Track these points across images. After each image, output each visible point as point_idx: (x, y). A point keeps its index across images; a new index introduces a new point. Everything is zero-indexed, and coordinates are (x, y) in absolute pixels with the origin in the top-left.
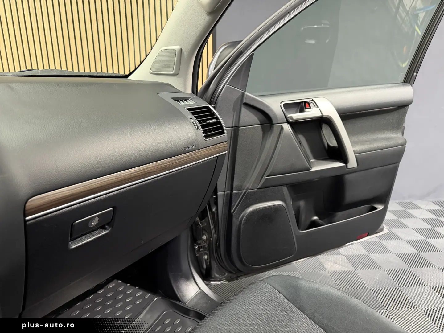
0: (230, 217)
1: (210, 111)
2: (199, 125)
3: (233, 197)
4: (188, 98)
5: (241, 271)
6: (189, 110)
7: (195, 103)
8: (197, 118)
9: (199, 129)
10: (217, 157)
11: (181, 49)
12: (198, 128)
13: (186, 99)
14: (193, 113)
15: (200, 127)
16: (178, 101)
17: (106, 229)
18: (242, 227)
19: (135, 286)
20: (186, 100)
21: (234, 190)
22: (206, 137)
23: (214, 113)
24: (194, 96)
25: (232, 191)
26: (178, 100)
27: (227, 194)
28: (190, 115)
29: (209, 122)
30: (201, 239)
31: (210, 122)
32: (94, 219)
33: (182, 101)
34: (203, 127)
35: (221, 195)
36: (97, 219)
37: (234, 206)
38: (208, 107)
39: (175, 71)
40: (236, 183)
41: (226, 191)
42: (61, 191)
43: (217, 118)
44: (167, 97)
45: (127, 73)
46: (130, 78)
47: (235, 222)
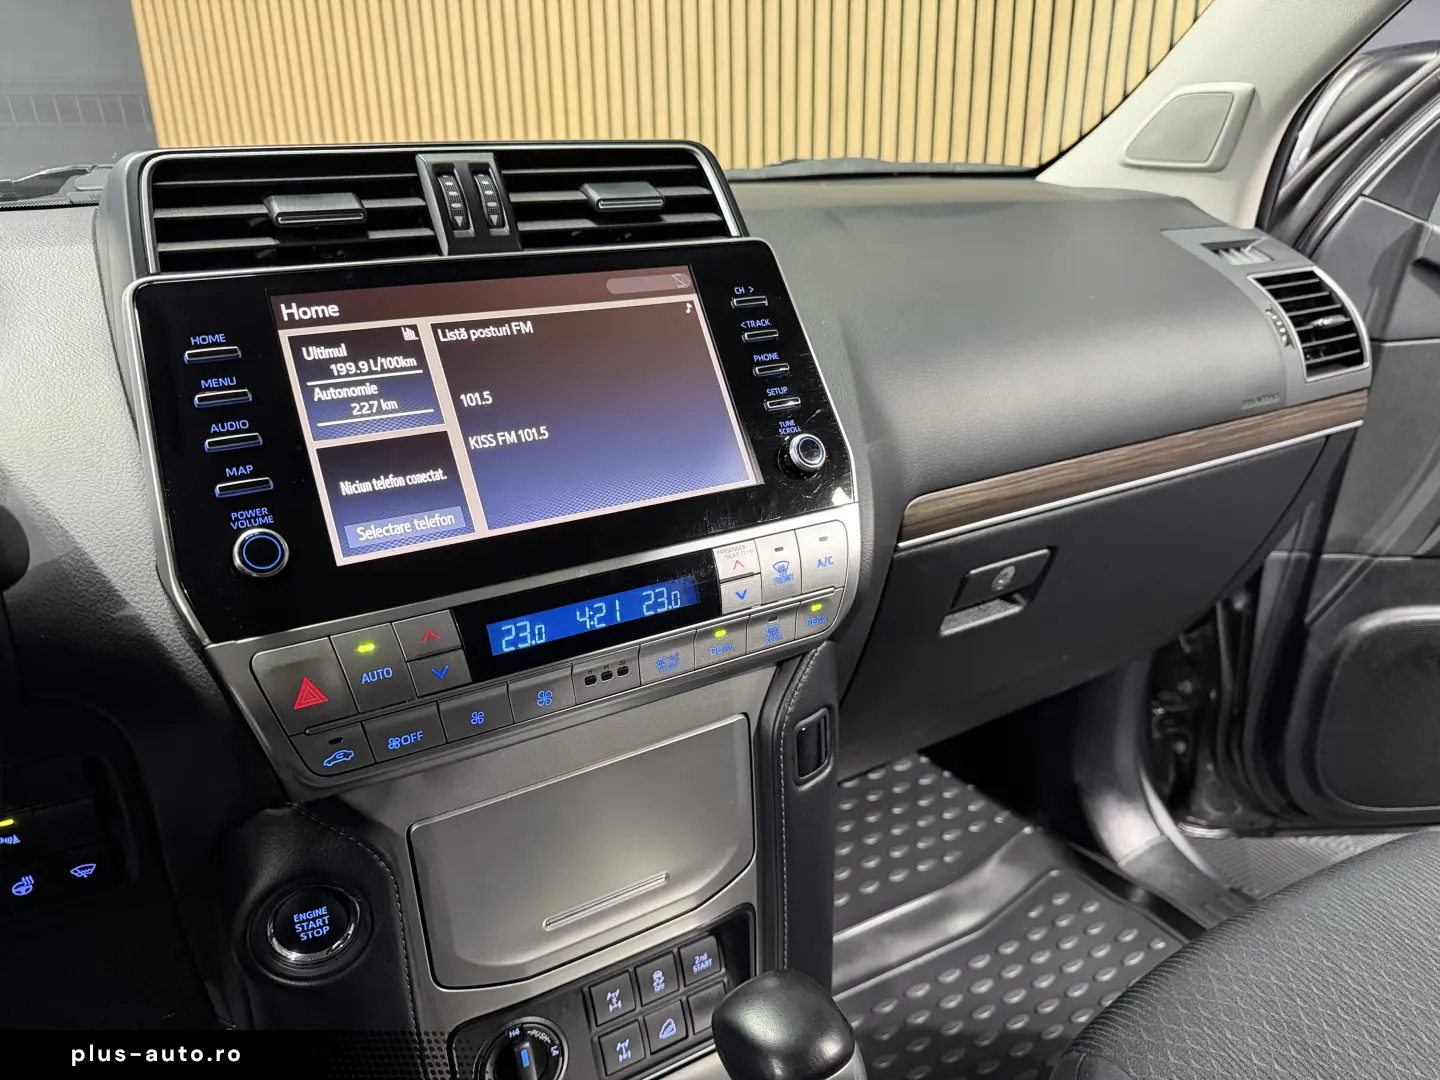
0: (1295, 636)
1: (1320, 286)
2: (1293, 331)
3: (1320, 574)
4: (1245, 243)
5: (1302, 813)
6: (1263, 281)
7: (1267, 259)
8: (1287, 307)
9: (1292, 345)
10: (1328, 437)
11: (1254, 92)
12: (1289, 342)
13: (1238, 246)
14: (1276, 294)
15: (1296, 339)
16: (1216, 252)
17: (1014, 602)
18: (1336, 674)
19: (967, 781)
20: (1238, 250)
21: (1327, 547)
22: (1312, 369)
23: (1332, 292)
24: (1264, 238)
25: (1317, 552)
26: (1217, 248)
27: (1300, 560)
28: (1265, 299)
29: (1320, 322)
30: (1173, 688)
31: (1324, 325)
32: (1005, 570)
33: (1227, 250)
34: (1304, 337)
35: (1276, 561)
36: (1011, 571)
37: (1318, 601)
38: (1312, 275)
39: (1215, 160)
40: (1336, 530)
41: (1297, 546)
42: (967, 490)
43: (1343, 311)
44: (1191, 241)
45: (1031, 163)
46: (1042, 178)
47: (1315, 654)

...

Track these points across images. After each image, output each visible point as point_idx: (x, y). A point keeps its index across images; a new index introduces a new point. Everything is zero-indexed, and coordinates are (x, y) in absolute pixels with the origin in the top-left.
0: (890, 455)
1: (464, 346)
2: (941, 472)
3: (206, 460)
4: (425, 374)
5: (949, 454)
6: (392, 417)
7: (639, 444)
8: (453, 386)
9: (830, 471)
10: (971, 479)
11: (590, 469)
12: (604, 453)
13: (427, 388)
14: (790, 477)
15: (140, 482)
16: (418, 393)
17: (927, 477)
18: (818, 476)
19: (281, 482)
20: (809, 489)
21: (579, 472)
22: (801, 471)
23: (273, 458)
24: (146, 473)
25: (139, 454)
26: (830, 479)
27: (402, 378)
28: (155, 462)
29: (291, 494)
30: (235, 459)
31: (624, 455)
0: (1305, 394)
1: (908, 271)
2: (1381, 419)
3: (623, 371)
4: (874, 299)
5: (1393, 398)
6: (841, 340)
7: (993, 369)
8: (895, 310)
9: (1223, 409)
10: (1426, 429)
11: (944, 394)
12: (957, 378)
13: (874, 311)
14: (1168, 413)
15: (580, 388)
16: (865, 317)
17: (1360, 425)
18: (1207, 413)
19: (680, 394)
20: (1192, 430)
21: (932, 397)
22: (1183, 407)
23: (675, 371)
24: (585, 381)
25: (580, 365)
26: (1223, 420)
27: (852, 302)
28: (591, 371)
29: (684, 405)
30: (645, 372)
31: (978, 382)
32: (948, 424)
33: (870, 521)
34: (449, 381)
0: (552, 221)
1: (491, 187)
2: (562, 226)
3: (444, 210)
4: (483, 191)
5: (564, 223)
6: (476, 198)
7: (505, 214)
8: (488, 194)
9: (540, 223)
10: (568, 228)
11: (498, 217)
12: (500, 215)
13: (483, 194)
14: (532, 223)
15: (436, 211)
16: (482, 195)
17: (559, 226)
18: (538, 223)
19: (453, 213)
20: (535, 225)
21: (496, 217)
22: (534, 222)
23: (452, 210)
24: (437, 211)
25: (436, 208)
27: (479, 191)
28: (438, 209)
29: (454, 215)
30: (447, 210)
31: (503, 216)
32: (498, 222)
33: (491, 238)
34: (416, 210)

* * *

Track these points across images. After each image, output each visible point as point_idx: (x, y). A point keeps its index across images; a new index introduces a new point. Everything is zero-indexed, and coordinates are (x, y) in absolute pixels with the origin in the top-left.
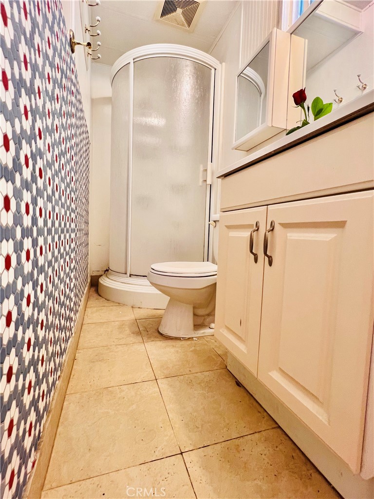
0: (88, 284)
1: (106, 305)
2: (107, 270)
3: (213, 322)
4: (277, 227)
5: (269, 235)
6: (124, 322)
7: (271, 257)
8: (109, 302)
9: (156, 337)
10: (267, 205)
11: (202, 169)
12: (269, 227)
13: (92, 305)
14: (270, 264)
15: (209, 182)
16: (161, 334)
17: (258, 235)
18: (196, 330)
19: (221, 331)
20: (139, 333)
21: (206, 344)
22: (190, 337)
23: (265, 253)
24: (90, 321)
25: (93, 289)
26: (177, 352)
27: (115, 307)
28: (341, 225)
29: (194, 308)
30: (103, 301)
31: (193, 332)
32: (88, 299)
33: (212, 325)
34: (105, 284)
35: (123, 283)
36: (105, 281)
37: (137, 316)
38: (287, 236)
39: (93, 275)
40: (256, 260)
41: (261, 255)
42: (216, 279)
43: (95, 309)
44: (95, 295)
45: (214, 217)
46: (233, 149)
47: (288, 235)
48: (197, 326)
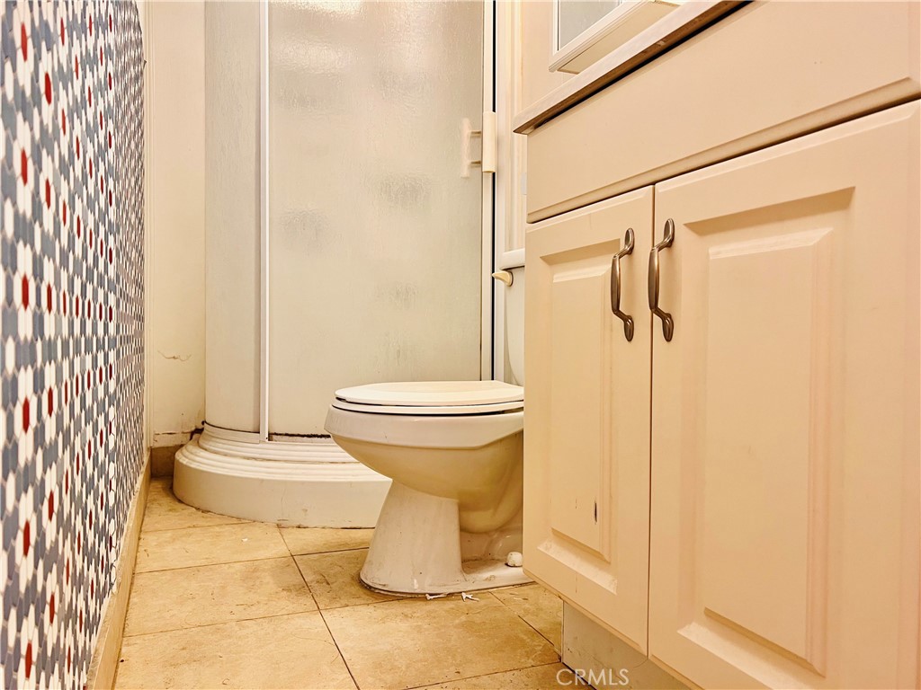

## [Directions]
Return, with no change at all, every line in the entries above from the line containing "21: (579, 472)" through the line containing "33: (870, 521)".

## [Reply to the exercise]
21: (579, 472)
22: (801, 471)
23: (273, 458)
24: (146, 473)
25: (139, 454)
26: (830, 479)
27: (402, 378)
28: (155, 462)
29: (291, 494)
30: (235, 459)
31: (624, 455)
0: (1305, 394)
1: (908, 271)
2: (1381, 419)
3: (623, 371)
4: (874, 299)
5: (1393, 398)
6: (841, 340)
7: (993, 369)
8: (895, 310)
9: (1223, 409)
10: (1426, 429)
11: (944, 394)
12: (957, 378)
13: (874, 311)
14: (1168, 413)
15: (580, 388)
16: (865, 317)
17: (1360, 425)
18: (1207, 413)
19: (680, 394)
20: (1192, 430)
21: (932, 397)
22: (1183, 407)
23: (675, 371)
24: (585, 381)
25: (580, 365)
26: (1223, 420)
27: (852, 302)
28: (591, 371)
29: (684, 405)
30: (645, 372)
31: (978, 382)
32: (948, 424)
33: (870, 521)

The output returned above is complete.